MUMBAI: With the top four microfinance institutions (MFIs) in India having received their share of investments, investors are slowly shifting their focus towards smaller institutions. For starters, Fullerton India has advanced a line of credit worth Rs 25 crore to SE Investments, a Delhi-based microfinance institution.
Fullerton, which has also accorded a similar line of credit to Orissa-based KAS Foundation, is known to be looking at more such deals in the near future. Fullerton India is a subsidiary of Fullerton Financial Holdings, which happens to be a whollyowned subsidiary of Temasek Holdings, Singapore.
Venture capitalists who have set up microfinance funds are looking at funding needs of new entrepreneurs. They make investments into MFIs with operations in geographies like Bihar, Jharkhand, Rajasthan and the north-eastern parts of the country. These include funds such as Bellwether, Lok Capital, Avishkaar-Goodwell India Microfinance Development Company, Michael and Susan Dell Foundation and the Unitus Equity Fund.
Among newer classes of entrepreneurs looking to set up MFIs are ex-bankers , people who have been associated with MFIs at a senior level or people who are involved in other businesses wanting to diversify into the microfinance sector, says Vishwanath Prasad, founder of the Bellwether fund.
Sources from the industry state that too much of money has been chasing very few toptier MFIs. These include institutions such as SKS Microfinance, Basix, Share Microfin and Spandana , all of which are based in Andhra Pradesh. While SKS received investments from Sequoia Capital (a private venture capital fund), Legatum, a privately-owned international investment firm invested $25 million into Share Microfin.
While Lok Capital has invested in Spandana, Avishkaar has infused funds into Share Microfin and the Unitus fund has invested into SKS. Bellwether, on the other hand, has made investments into smaller players such as Sonata Finance, Mimo Finance in Dehradun, Uttaranchal , Trident Microfinance, Arohan in West Bengal and Satin Credit Care in Delhi. SE Investments is a case of a nonbank finance company, which has 65,000 customers and a portfolio of Rs 150 crore. The company has a paid-up capital of Rs 3 crore and plans to hit the equity market next year. It has operations in areas such as Jaipur, Jodhour and Agra.

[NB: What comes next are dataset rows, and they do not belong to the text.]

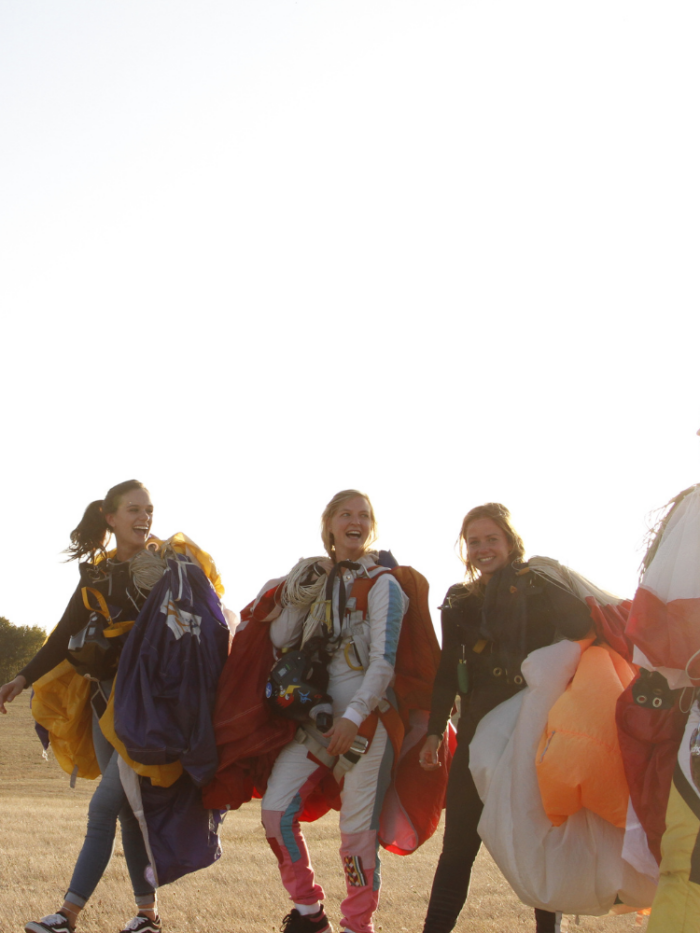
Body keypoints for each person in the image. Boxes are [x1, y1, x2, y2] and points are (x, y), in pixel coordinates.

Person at [0, 480, 229, 933]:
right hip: (103, 704)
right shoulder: (96, 576)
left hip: (148, 713)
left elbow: (207, 624)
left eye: (149, 509)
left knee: (103, 809)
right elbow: (65, 635)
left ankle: (67, 914)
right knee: (126, 811)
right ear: (110, 517)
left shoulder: (172, 567)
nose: (144, 517)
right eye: (133, 510)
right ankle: (148, 915)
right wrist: (22, 678)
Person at [418, 503, 593, 933]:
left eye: (490, 539)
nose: (482, 549)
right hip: (477, 727)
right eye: (473, 541)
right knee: (458, 843)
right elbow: (446, 672)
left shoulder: (539, 586)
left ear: (510, 541)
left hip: (532, 730)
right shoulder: (459, 601)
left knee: (537, 839)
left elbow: (584, 627)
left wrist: (551, 579)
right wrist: (435, 730)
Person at [260, 489, 409, 933]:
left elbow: (383, 662)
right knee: (274, 813)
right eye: (346, 513)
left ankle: (357, 925)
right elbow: (280, 637)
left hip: (366, 725)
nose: (355, 520)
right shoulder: (318, 578)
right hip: (316, 720)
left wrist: (352, 716)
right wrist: (298, 588)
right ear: (329, 525)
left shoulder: (384, 584)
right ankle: (309, 911)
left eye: (364, 515)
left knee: (355, 836)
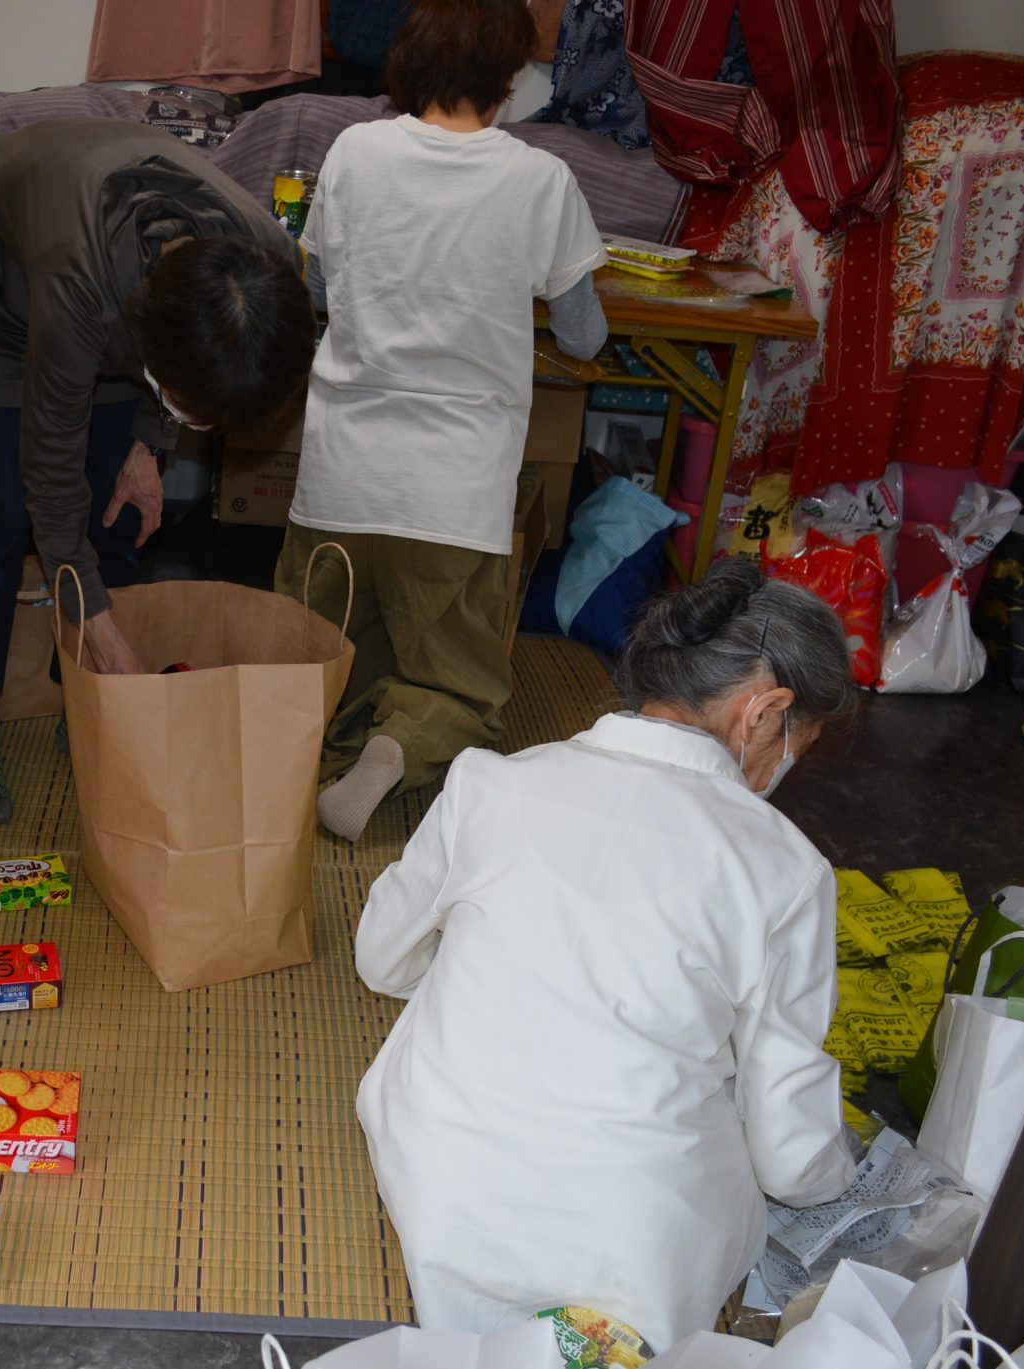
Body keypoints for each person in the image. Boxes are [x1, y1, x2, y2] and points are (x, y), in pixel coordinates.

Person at [353, 560, 860, 1350]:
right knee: (731, 1106)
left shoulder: (492, 781)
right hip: (632, 1256)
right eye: (804, 742)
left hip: (443, 1190)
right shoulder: (785, 868)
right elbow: (792, 1157)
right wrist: (843, 1173)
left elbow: (380, 960)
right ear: (766, 710)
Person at [275, 0, 611, 840]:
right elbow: (581, 334)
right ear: (506, 79)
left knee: (320, 657)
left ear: (409, 62)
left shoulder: (355, 151)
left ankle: (313, 752)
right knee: (460, 682)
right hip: (455, 492)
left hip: (340, 477)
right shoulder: (540, 179)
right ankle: (402, 745)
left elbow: (314, 292)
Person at [0, 119, 314, 825]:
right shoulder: (81, 292)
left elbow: (191, 370)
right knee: (6, 511)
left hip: (121, 296)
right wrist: (97, 623)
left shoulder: (267, 263)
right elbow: (51, 466)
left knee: (121, 505)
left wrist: (147, 444)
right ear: (155, 362)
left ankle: (86, 695)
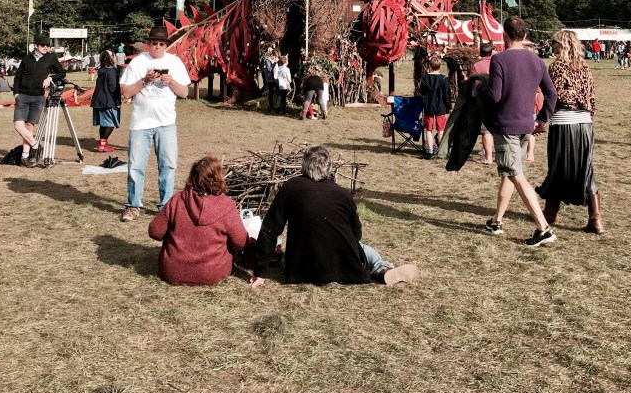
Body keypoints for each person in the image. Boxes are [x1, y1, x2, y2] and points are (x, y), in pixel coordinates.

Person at [250, 145, 419, 287]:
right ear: (328, 167)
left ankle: (381, 267)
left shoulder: (290, 188)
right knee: (364, 248)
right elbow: (356, 234)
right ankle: (383, 268)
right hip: (345, 268)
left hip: (301, 270)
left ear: (304, 165)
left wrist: (260, 273)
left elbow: (270, 230)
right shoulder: (343, 194)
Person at [480, 15, 558, 247]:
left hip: (506, 126)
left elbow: (494, 95)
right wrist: (542, 119)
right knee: (510, 171)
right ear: (524, 36)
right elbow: (551, 94)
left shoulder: (499, 59)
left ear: (504, 35)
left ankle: (543, 228)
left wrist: (479, 89)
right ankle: (496, 221)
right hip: (527, 125)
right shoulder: (537, 61)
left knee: (515, 174)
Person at [119, 26, 191, 222]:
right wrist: (145, 80)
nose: (157, 46)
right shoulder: (138, 62)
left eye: (161, 44)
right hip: (140, 124)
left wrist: (171, 82)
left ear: (166, 45)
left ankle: (166, 207)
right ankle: (133, 206)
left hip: (166, 123)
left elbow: (184, 93)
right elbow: (126, 93)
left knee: (168, 166)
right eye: (154, 43)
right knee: (135, 167)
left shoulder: (174, 62)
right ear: (148, 44)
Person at [536, 29, 604, 234]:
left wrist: (541, 120)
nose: (552, 45)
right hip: (584, 124)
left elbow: (553, 97)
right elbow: (591, 97)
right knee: (586, 169)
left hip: (564, 124)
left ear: (563, 44)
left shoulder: (556, 67)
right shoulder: (585, 67)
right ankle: (595, 219)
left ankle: (550, 212)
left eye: (554, 42)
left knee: (558, 167)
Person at [148, 156, 249, 286]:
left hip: (173, 272)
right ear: (219, 177)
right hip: (213, 274)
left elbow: (155, 231)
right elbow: (240, 243)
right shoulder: (227, 206)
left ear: (192, 176)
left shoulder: (177, 200)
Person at [11, 33, 66, 166]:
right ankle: (36, 146)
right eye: (43, 45)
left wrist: (50, 78)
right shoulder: (26, 59)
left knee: (30, 126)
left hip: (38, 97)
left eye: (48, 45)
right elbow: (18, 76)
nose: (46, 47)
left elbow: (62, 73)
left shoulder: (51, 58)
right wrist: (16, 93)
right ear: (36, 46)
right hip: (22, 96)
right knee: (18, 126)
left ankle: (26, 156)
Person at [419, 54, 452, 158]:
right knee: (440, 130)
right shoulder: (444, 79)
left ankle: (430, 151)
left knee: (428, 129)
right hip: (441, 107)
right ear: (439, 66)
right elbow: (447, 95)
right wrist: (449, 107)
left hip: (428, 106)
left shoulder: (425, 78)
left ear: (430, 65)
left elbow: (421, 92)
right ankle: (441, 152)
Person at [91, 50, 121, 153]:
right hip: (108, 100)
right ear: (111, 57)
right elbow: (113, 87)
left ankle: (103, 143)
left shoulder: (102, 70)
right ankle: (102, 145)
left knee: (104, 124)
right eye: (114, 56)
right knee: (110, 123)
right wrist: (117, 101)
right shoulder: (111, 70)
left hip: (98, 100)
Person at [470, 42, 494, 164]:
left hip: (483, 99)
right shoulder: (497, 63)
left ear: (480, 52)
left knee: (486, 130)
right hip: (498, 98)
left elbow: (473, 83)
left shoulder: (476, 65)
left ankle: (488, 157)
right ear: (491, 51)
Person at [263, 47, 278, 113]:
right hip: (270, 79)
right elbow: (269, 69)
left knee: (276, 93)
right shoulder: (267, 60)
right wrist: (274, 63)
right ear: (272, 55)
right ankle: (271, 108)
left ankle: (276, 106)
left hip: (275, 79)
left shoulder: (274, 61)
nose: (275, 58)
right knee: (271, 93)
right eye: (275, 56)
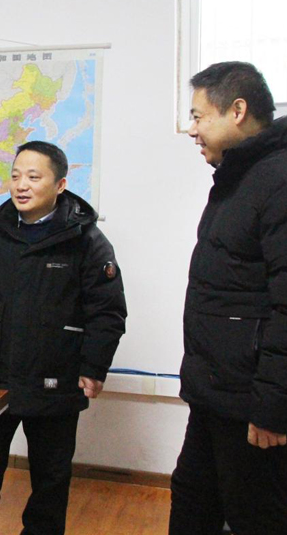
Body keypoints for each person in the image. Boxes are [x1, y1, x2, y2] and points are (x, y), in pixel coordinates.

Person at [0, 141, 127, 535]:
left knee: (50, 480)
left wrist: (94, 367)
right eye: (15, 176)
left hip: (56, 381)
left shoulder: (86, 241)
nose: (21, 185)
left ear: (60, 185)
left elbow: (107, 313)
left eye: (33, 176)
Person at [169, 61, 287, 534]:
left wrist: (273, 406)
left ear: (237, 111)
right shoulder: (238, 177)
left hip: (252, 406)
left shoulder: (277, 179)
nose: (191, 129)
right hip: (216, 394)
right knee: (192, 501)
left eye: (198, 116)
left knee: (254, 517)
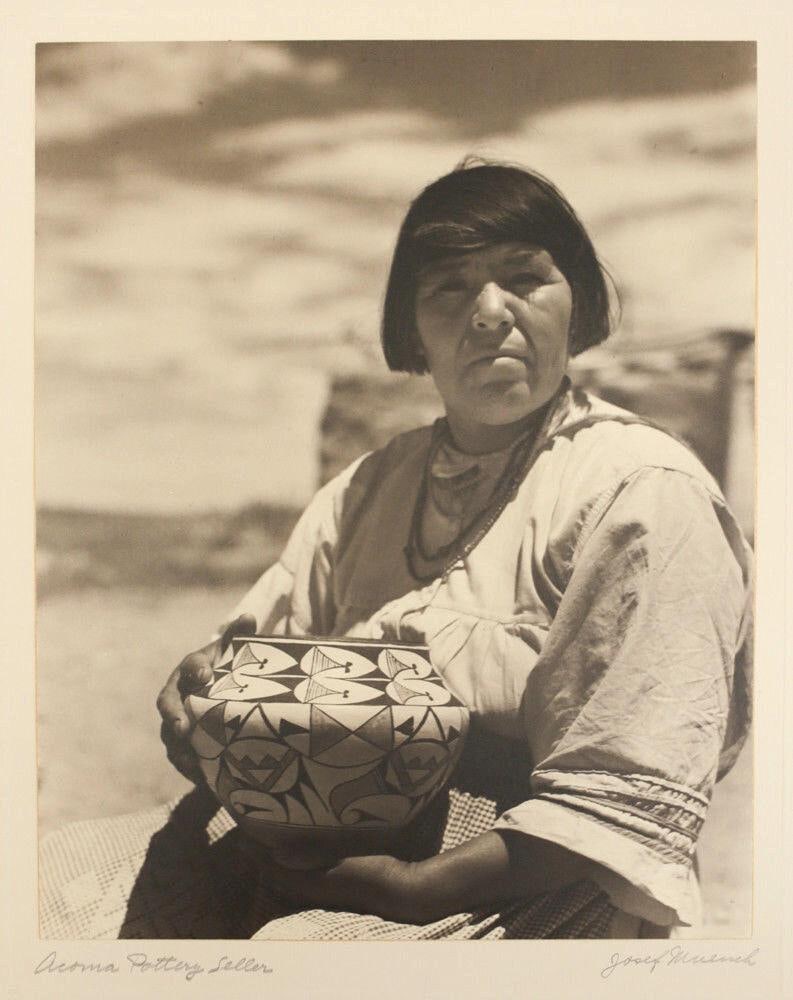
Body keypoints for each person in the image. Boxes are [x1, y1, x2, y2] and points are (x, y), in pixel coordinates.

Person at [39, 160, 752, 940]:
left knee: (296, 957)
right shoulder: (369, 487)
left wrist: (416, 888)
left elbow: (620, 797)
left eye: (525, 277)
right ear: (410, 325)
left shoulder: (640, 491)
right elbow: (261, 655)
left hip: (530, 862)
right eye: (448, 286)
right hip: (321, 824)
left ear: (575, 305)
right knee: (49, 881)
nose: (488, 313)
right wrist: (203, 682)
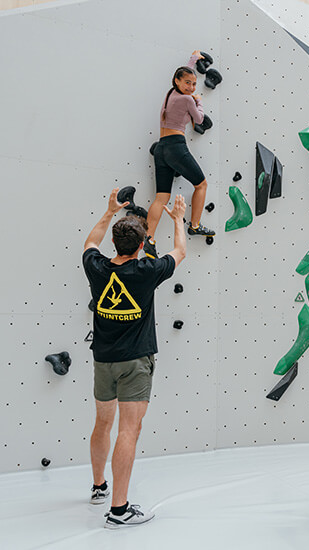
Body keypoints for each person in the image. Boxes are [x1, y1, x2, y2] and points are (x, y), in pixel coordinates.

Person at [82, 188, 187, 528]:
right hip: (135, 363)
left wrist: (109, 211)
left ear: (115, 243)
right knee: (129, 430)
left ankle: (99, 487)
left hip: (103, 360)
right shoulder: (147, 270)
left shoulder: (96, 268)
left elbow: (89, 243)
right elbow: (181, 250)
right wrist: (179, 219)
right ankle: (118, 509)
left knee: (103, 424)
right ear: (141, 245)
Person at [144, 50, 214, 259]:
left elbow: (187, 74)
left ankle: (149, 239)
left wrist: (193, 59)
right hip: (176, 146)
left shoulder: (170, 94)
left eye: (194, 84)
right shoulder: (188, 100)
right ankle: (194, 225)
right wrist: (199, 100)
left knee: (161, 197)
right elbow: (199, 120)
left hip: (161, 148)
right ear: (177, 81)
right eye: (188, 84)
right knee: (201, 184)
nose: (192, 87)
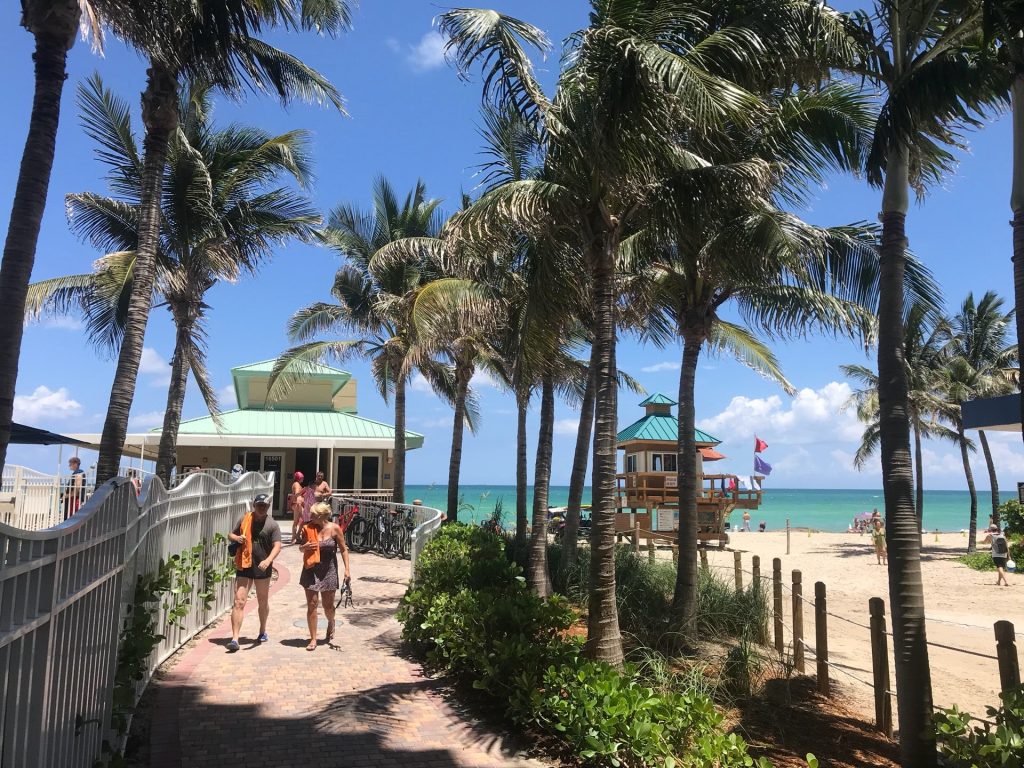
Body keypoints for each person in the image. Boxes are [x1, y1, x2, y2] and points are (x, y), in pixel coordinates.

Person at [226, 494, 282, 651]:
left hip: (262, 567)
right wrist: (237, 538)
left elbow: (277, 545)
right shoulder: (245, 519)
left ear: (268, 506)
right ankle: (235, 639)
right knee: (239, 601)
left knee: (262, 601)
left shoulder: (272, 525)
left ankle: (262, 630)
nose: (262, 508)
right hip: (244, 564)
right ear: (254, 505)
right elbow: (230, 534)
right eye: (259, 505)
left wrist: (268, 560)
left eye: (264, 505)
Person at [298, 502, 351, 651]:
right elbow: (301, 547)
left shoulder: (335, 529)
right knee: (312, 605)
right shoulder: (308, 528)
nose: (310, 517)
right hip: (311, 570)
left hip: (329, 570)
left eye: (313, 515)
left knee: (328, 607)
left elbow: (343, 549)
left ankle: (331, 621)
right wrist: (304, 547)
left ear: (321, 516)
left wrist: (347, 570)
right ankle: (313, 638)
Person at [289, 471, 306, 542]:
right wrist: (303, 490)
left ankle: (297, 536)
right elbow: (296, 494)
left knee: (304, 520)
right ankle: (294, 537)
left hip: (298, 504)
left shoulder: (297, 484)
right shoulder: (296, 484)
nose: (303, 479)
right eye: (302, 477)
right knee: (299, 521)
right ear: (299, 478)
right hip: (297, 504)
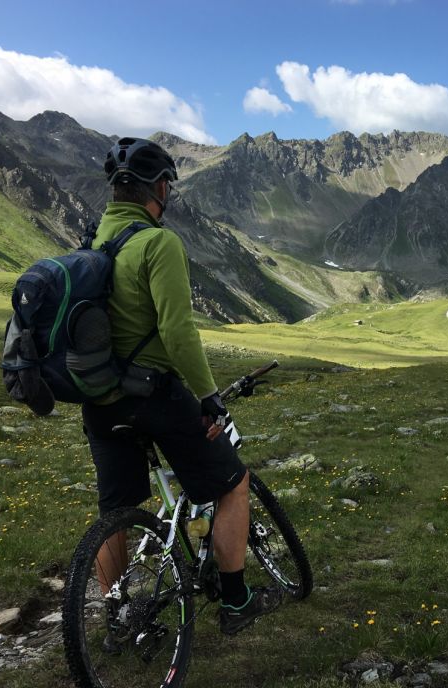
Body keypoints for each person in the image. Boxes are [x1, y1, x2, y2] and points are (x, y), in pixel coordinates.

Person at [83, 137, 278, 638]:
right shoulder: (158, 243)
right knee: (233, 484)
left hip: (99, 401)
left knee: (117, 511)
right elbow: (177, 331)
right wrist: (209, 396)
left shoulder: (93, 243)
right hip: (152, 395)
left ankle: (118, 620)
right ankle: (236, 602)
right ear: (160, 188)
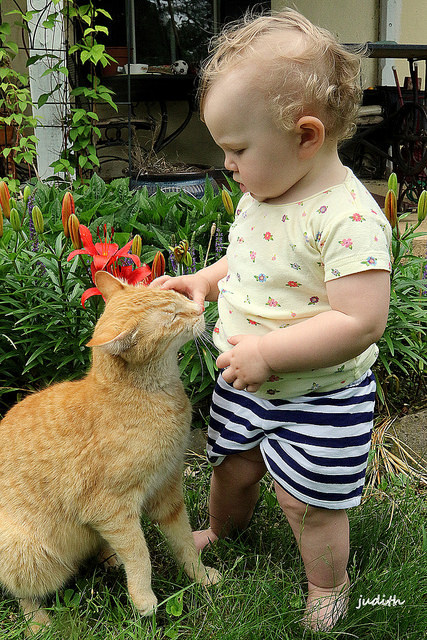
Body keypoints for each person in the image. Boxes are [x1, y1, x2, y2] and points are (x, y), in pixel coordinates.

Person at [152, 8, 392, 631]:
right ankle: (222, 530)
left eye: (237, 149)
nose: (227, 164)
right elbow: (250, 259)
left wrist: (268, 354)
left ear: (306, 136)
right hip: (246, 381)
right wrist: (206, 280)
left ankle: (328, 585)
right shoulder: (266, 192)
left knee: (308, 501)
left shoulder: (348, 219)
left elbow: (360, 321)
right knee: (231, 468)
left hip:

Sources say that there are five or six such MFIs, which are likely to attract fresh investments. These include names like Bharatha Swamukti Samsthe (BSS), Mahasemam, KAS Foundation etc. The largest MFI, Share Mirofin in Hyderabad, has an outreach to 1,083,035 borrowers , while its loan portfolio is around Rs 399 crore.
KAS Foundation, based in Bhubhaneshwar, Orissa, has lent to 5,88,960 borrowers and a loan portfolio worth Rs 120 crore. BSS is a Bangalore-based trust involved in the microfinance business and has a base of 69,753 borrowers with a gross loan portfolio of Rs 38 crore. Mahasemam is a Tamil Nadu-based trust which has 2,21,613 borrowers under its wings and a gross loan portfolio of Rs 76.96 crore. The year 2007 saw two landmark private equity investments in the Indian microfinance sector in SKS and Share.